Three episodes in, "Fargo" reveals its heart

At first, the characters could seem as flat as the terrain. But the FX series has found its footing in the snow

Published April 30, 2014 4:45PM (EDT)

FARGO "A Muddy Road" -- Episode 103 -- Airs Tuesday, April 29, 10:00 pm e/p) -- Pictured: (L-R) Adam Goldberg as Mr. Numbers, Martin Freeman as Lester Nygaard, Russell Harvard as Mr. Wrench. -- CR: Chris Large/FX       (Chris Large)
FARGO "A Muddy Road" -- Episode 103 -- Airs Tuesday, April 29, 10:00 pm e/p) -- Pictured: (L-R) Adam Goldberg as Mr. Numbers, Martin Freeman as Lester Nygaard, Russell Harvard as Mr.
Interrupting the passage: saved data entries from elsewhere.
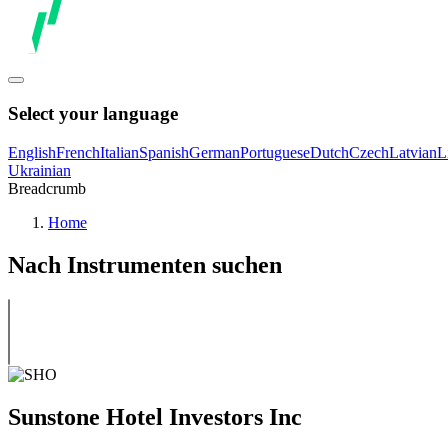
Select your language
English
French
Italian
Spanish
German
Portuguese
Dutch
Czech
Latvian
L
Ukrainian
Breadcrumb
Home
Nach Instrumenten suchen
Sunstone Hotel Investors Inc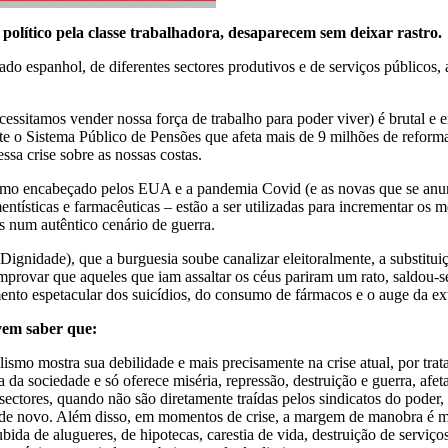
 político pela classe trabalhadora, desaparecem sem deixar rastro.
tado espanhol, de diferentes sectores produtivos e de serviços públicos,
essitamos vender nossa força de trabalho para poder viver) é brutal e em 
ente o Sistema Público de Pensões que afeta mais de 9 milhões de reform
ssa crise sobre as nossas costas.
smo encabeçado pelos EUA e a pandemia Covid (e as novas que se anun
ntísticas e farmacêuticas – estão a ser utilizadas para incrementar os 
es num autêntico cenário de guerra.
nidade), que a burguesia soube canalizar eleitoralmente, a substituiç
omprovar que aqueles que iam assaltar os céus pariram um rato, saldou-s
nto espetacular dos suicídios, do consumo de fármacos e o auge da ext
evem saber que:
lismo mostra sua debilidade e mais precisamente na crise atual, por tra
 da sociedade e só oferece miséria, repressão, destruição e guerra, afe
 sectores, quando não são diretamente traídas pelos sindicatos do poder
de novo. Além disso, em momentos de crise, a margem de manobra é mui
ida de alugueres, de hipotecas, carestia de vida, destruição de serviços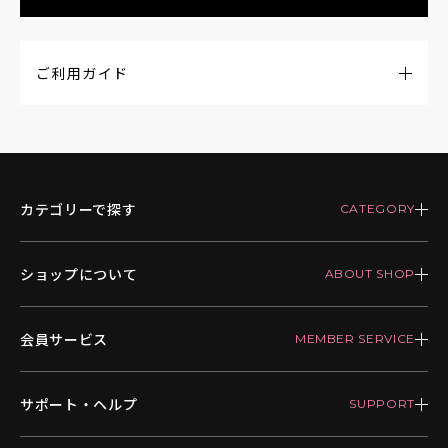
ご利用ガイド
カテゴリーで探す
ショップについて
会員サービス
サポート・ヘルプ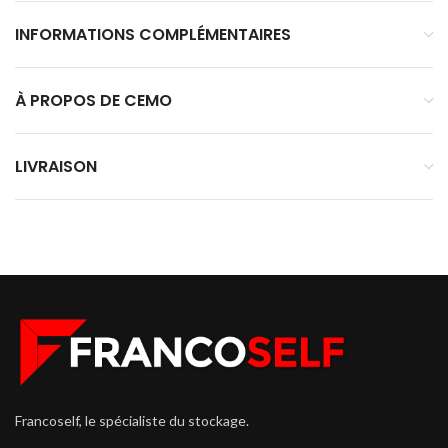
INFORMATIONS COMPLÉMENTAIRES
À PROPOS DE CEMO
LIVRAISON
Francoself, le spécialiste du stockage.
Wrench. -- CR: Chris Large/FX (Chris Large)

Last night, FX aired the all-important third episode of its “Fargo” adaptation. I say “all-important” merely because back when HBO, coming off quite a few critical wins, had the gall to slot “John From Cincinnati” into its heralded Sunday night lineup, I arbitrarily decided that I needed to view at least the first three episodes of any of these high-concept, heavily plotted, hour-long dramas that were slowly cropping up everywhere before I could make any sort of reasonable judgment. “John From Cincinnati” never quite took. But, thankfully, this third episode of “Fargo” was engrossing from the very first moment and, I believe, a turning point for the series.
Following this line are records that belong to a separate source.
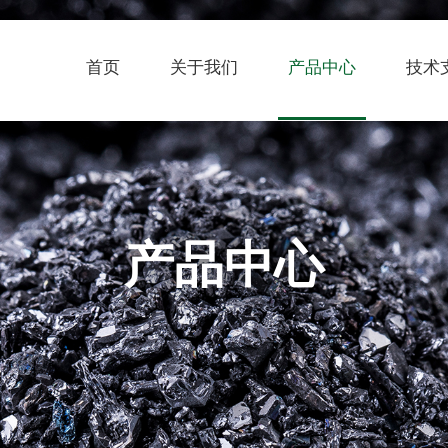
首页
关于我们
产品中心
技术
产品中心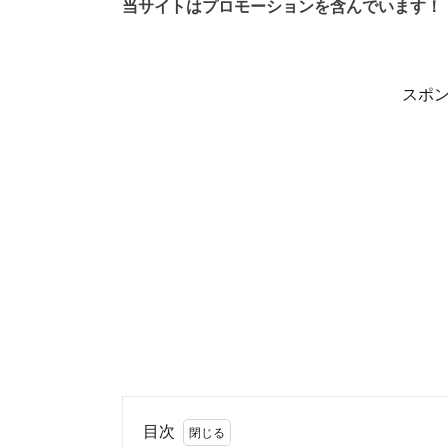
当サイトはプロモーションを含んでいます！
スポ
目次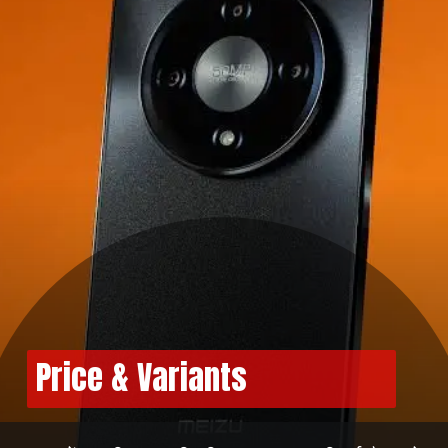
Price & Variants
Up until now, the show had taken place in the wintery flatlands of the Midwest – a pastiche of snow-covered fields, lonely highways, one- or two-level suburban homes and offices. But when the words that open every installment, “This is a true story,” appeared last night, they were over a glass and steel skyscraper down the road in St. Paul. The corporate environs were no less cold and isolated as Billy Bob Thornton dragged a pudgy office drone past rows of cubicles and into an elevator by his necktie. But the sequence – a smart mix of traditional cinematography, surveillance camera footage, and close-ups of a fishbowl screensaver – was gorgeous and symbolically broadened the scope of the tale considerably.
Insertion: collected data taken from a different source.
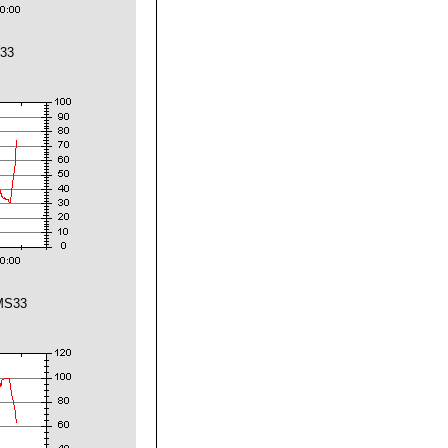
S33
EMS33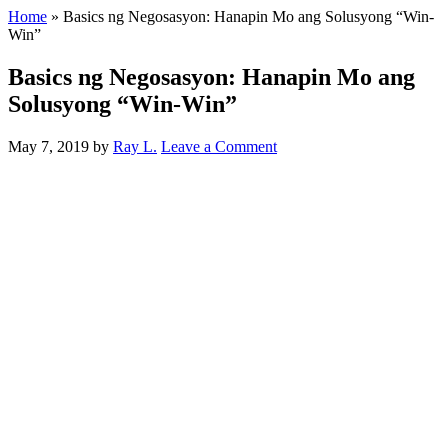
Home
»
Basics ng Negosasyon: Hanapin Mo ang Solusyong “Win-
Win”
Basics ng Negosasyon: Hanapin Mo ang
Solusyong “Win-Win”
May 7, 2019
by
Ray L.
Leave a Comment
The entire episode was shot wisely and beautifully, but it wasn’t just the visual quality of the show that seemed to ramp up. Last week, the arrival of Adam Goldberg and Russell Harvard’s shticky out-of-town thugs indicated the show would continue on as a pale derivative of the original Coen brothers film. Also, it appeared that Bob Odenkirk’s hokey Chief Oswalt, operating on sheer, inexplicable ineptitude, was going to simply let Lester Nygaard (Martin Freeman), the key to the entire murder mystery, walk around town unmolested. The show was starting to feel like one of those truTV crime reenactment programs wherein the bad guy gets away just because the police bumble everything.

Fortunately, Oswalt’s intrepid deputy, Molly Solverson (Allison Tolman), finally met with Colin Hanks’ Gus Grimley, the cop most likely to bumble everything, and they began to put the pieces of the puzzle together. (I can’t believe it took me three episodes to get the gag in our heroine’s surname – Solverson.) At least for a moment, though, the mystery and the murders felt beside the point as Molly realized why Gus held onto important evidence for so long before coming forward, sharing it, and potentially damaging his own career. The scene where she bonds with his 12-year-old daughter, Greta (Joey King), is a masterful bit of understated performance for which Tolman, Hanks and King get equal credit – well, almost. If Tolman’s name doesn’t come up next year during awards season, I will have an even harder time sitting through the Emmys than I usually do.

“Fargo,” in its efforts to remain Coen-quirky, has many an unsettling tick. Odenkirk’s dimwitted Chief Oswalt is no Saul Goodman. Goldberg and Harvard’s Mr. Numbers and Mr. Wrench are – as their names suggest – still just walking props. Even Thornton’s perpetually smirking psychopath Lorne Malvo takes some getting used to – though pitting his quiet menace against Oliver Platt as the boisterous Stavros Milos, the grocery store king of Minnesota, is combustible genius. False notes and caricatures aside, in uniting the goodhearted Solverson with Hanks’ heartbreakingly vulnerable Grimley, the show has revealed its emotional core and finally elevated  above the flat terrain of Bemidji, Minnesota.